Why Personalized Learning?

Access and Inclusion January 25, 2016

This article is part of a series on personalized learning (part 1 of 6).

After his daughter’s birth, Facebook founder Mark Zuckerberg and his wife Priscilla Chan announced that they would donate 99% of their Facebook shares to charitable work, including the promotion of personalized learning. Of all the learning “revolutions” out there with shinier names, why personalized learning? Why now?

All decisions are eventually personalized decisions, decisions grounded in an individual’s own encounters. Zuckerberg’ decision was probably motivated by his success with personalized learning. Though he has received formal education at Harvard, he dabbled at informal, personalized learning including the learning of Chinese, culminating in the ability to make a speech in Chinese at the Tsinghua University, one of the top universities in China. Students who have followed all the proper educational protocols and procedures, progressing from beginner to intermediate to advanced levels of courses, may not have accomplished as much. Probably with this success story, he becomes interested in creating a new environment for his daughter’s generation, teaching them how to fish, or better, creating a different pond for them.

Personalized learning as a concept wasn’t discovered yesterday. Nor is it purely western. Confucius was famous for having proposed “teaching to the talent” in his time. In America, John Dewey has cast a long symbolic shadow in which all educational reformers now walk, as they pursue reform to move education closer to students’ real lives, incorporating their individual differences. The realities of education have not lived up to these ideals. In much of the world, education still follows an industrial model in which students enter the educational assembly line in a cohort usually based on age, collectively go through educational “processing” one step at a time, then receive the quality control of tests and certifications, before eventually entering the market of jobs.

There is a growing consensus that this model has its problems. One of the problems is its internal validity, to borrow a term from researchers. Standardized curriculum falls short of what individuals and the society need. The model also has a reliability problem. Children do not learn alike. Grouping them simply by age, and force them to learn at the same group pace will bore some to tears and challenge others to fears. Seat time is no longer much of a predictor of success. The same seat time yields drastically different results. Solutions for these problems are sporadic and anecdotal, waiting to be discovered, analyzed and implemented or repurposed for use on a larger scale.

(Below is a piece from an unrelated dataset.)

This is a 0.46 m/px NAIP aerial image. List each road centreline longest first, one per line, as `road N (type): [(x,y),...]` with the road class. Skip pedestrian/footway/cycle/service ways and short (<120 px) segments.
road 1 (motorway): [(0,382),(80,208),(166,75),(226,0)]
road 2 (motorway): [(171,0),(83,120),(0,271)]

Pedagogical innovations also converge to make advances in personalized learning possible. Flipped classroom is now widely accepted, leading to greater flexibility among students. Project and problem-based learning are on the rise. Competency-based learning is gaining momentum. All of these are already causing changes in the presentation of educational content, the pathways to learning and the assessment of learning.

There is also an aspect of social equality to the idea of personalized learning. Affluent families can buy their way into customized teaching for their children, while regular folks have to accept what they can access in the public system, hence the moral imperative to work on personalized learning. In the public system, teacher and other educational resources are scarce, compromising effort to customize education based on personal differences. Small classes end up as the second-best choices. Even that is hard to achieve. Education is a subsystem in the larger social eco-system. In China, the shrinking pool of students due to one-child policies in the past few decades have led to decisions to close rural schools with low enrollment, while the remaining schools absorbed the displaced students, leading to even larger classes, especially in less developed areas where educational resources are scarce. 

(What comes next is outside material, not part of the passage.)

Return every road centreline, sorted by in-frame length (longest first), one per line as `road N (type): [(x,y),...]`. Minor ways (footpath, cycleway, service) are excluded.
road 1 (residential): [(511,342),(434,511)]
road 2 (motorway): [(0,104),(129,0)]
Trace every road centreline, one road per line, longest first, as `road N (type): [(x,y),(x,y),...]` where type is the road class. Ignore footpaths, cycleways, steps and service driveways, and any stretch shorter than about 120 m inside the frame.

Technological innovations have also made mass customization of learning possible. Facebook gets this. It pushes personalized information to every user based on searches and posts. Having learned that I am a Chinese, Facebook pushes to me holiday commercial featuring an Asian family making purchases to make aging parents happy. I am also becoming one of these people watching cat videos as I constantly post photos of my pets online to help Facebook learn more about myself. If information about commercial or personal hobbies can be customized, it would only be natural to use data to personalize learning as well.

Personalized learning that Zuckerberg advocates is a loud rallying call for educational reform. I am inspired by it. This type of learning is possible, but not without the joint effort by educators, industry, NGOs and educational administrators. It should not be just an entrepreneur’s dream. Learning is one of these areas where narrow silos will never work.